HOW TO COMPLETE THIS TASK:
Reproduce the stretch of records from the line containing "Reading left to" through the line containing "Which category accounts for the majority?", swapping "category" for "group" and leaving everything else unchanged. Omit the pictures.

THE RECORDS:
------------------------
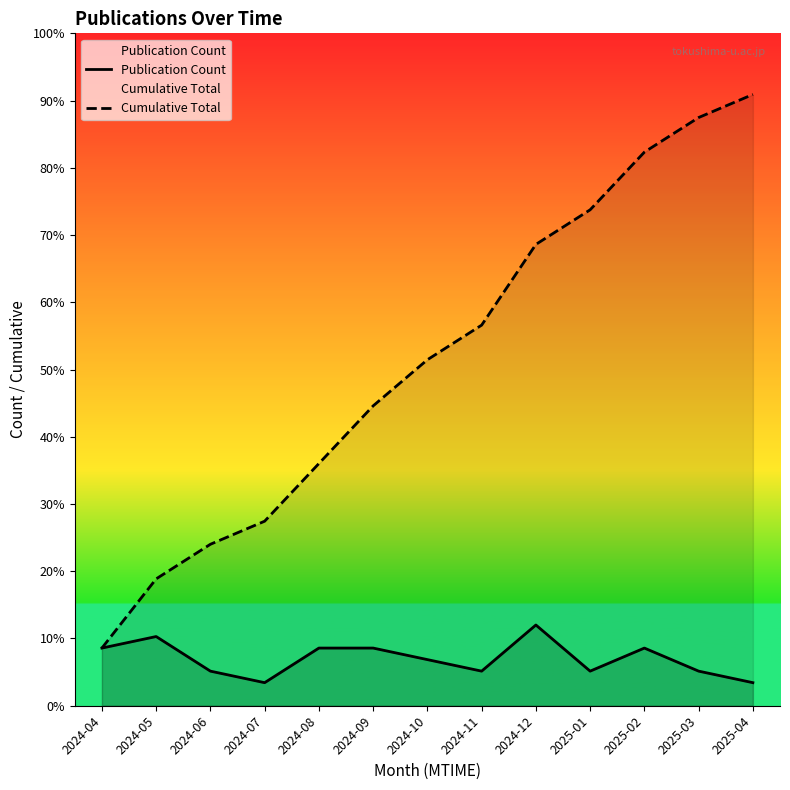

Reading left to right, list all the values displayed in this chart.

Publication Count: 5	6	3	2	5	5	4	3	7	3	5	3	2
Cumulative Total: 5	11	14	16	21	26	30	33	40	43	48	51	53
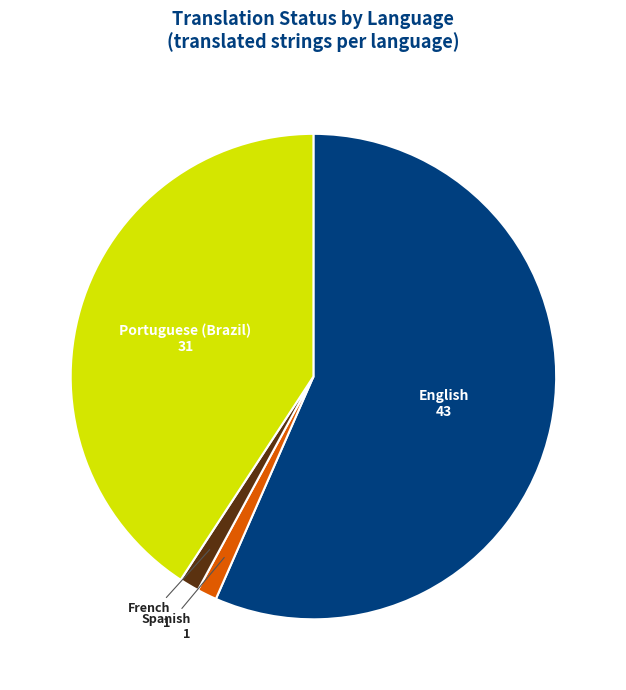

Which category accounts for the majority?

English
------------------------
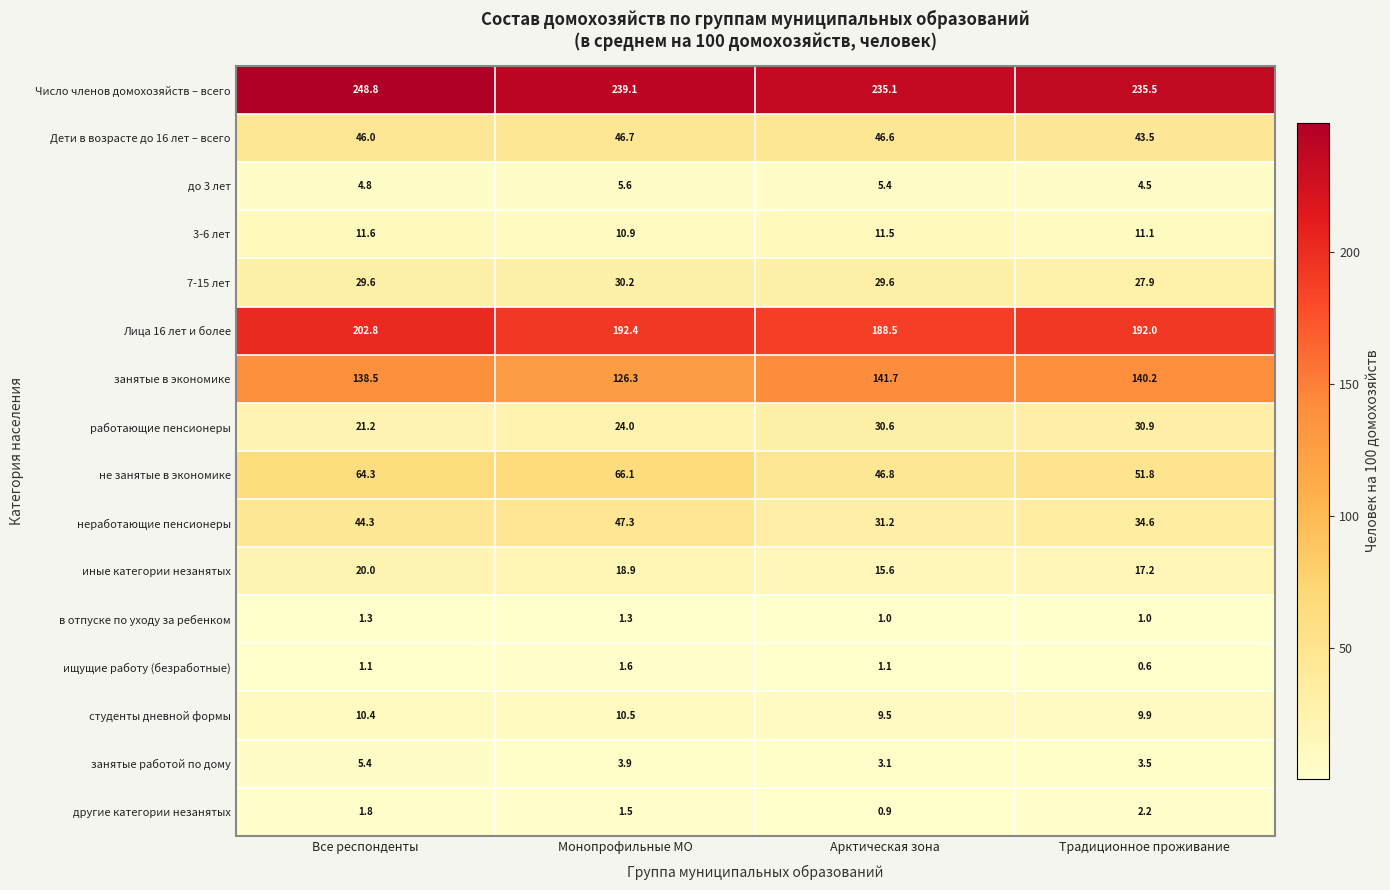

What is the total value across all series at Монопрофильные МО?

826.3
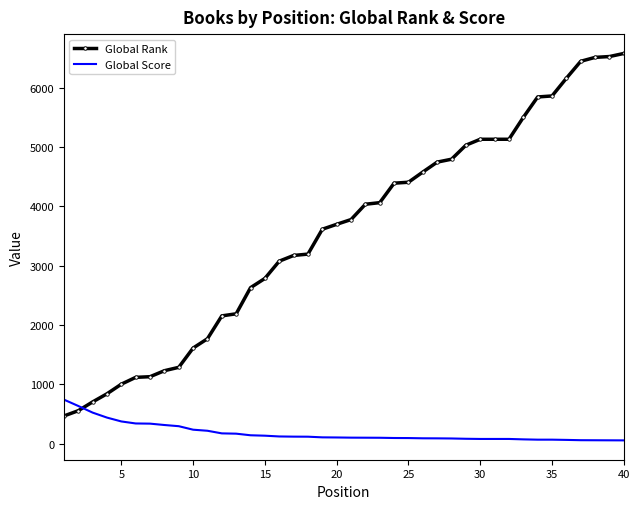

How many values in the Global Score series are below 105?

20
------------------------
SOLUTION TO THIS EXERCISE:
Reading left to right, list all the values displayed in this chart.

Publication Count: 5	6	3	2	5	5	4	3	7	3	5	3	2
Cumulative Total: 5	11	14	16	21	26	30	33	40	43	48	51	53

Which group accounts for the majority?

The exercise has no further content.